A defesa da ex-deputada Carla Zambelli anunciou nesta quinta-feira (16) sua intenção de apelar contra a decisão da Justiça italiana, que aprovou a extradição da ex-parlamentar em um caso de porte ilegal de arma.
Os advogados ressaltaram em comunicado que a determinação pode ser contestada e que planejam apresentar um recurso à Corte de Cassação, semelhante ao que foi feito em outro processo ainda em andamento na Itália.

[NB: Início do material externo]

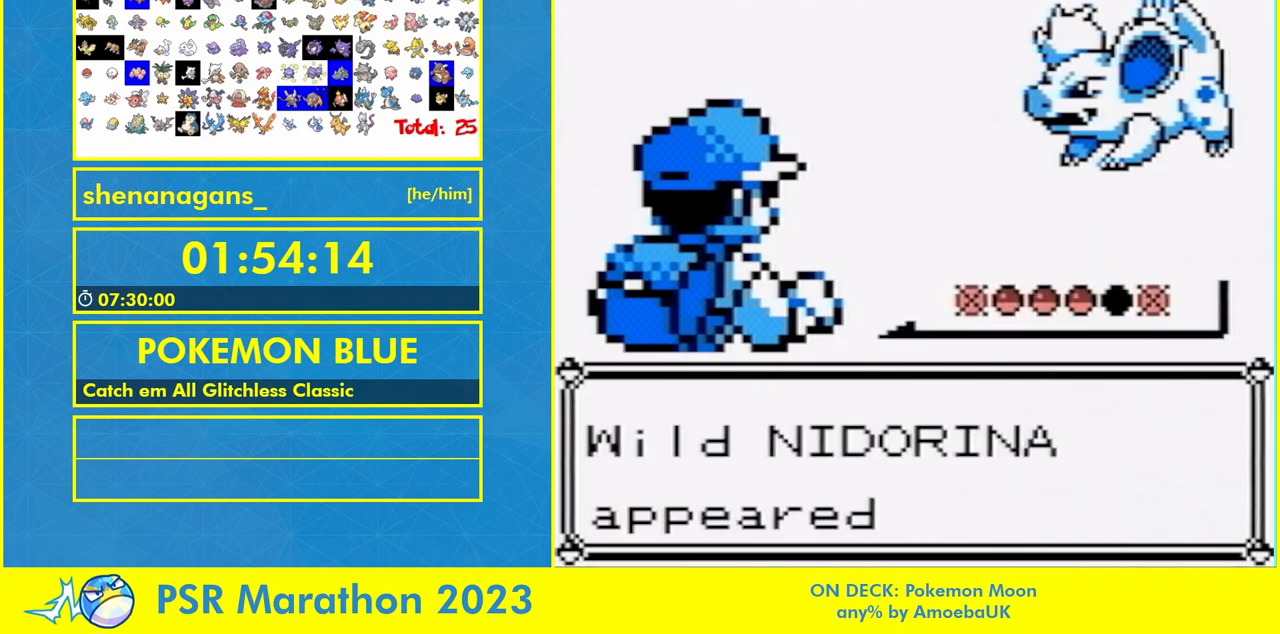
{"buttons": [], "events": []}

A extradição diz respeito a um incidente ocorrido em outubro de 2022, quando Zambelli se envolveu em uma discussão com um apoiador do então candidato Lula (PT) no bairro Jardins, em São Paulo, e o seguiu portando uma arma. Em 22 de agosto do ano passado, o Supremo Tribunal Federal (STF) aplicou uma pena de 5 anos e 3 meses de prisão à ex-deputada por porte ilegal de arma e constrangimento ilegal mediante uso de arma de fogo, com votação de 9 a 2.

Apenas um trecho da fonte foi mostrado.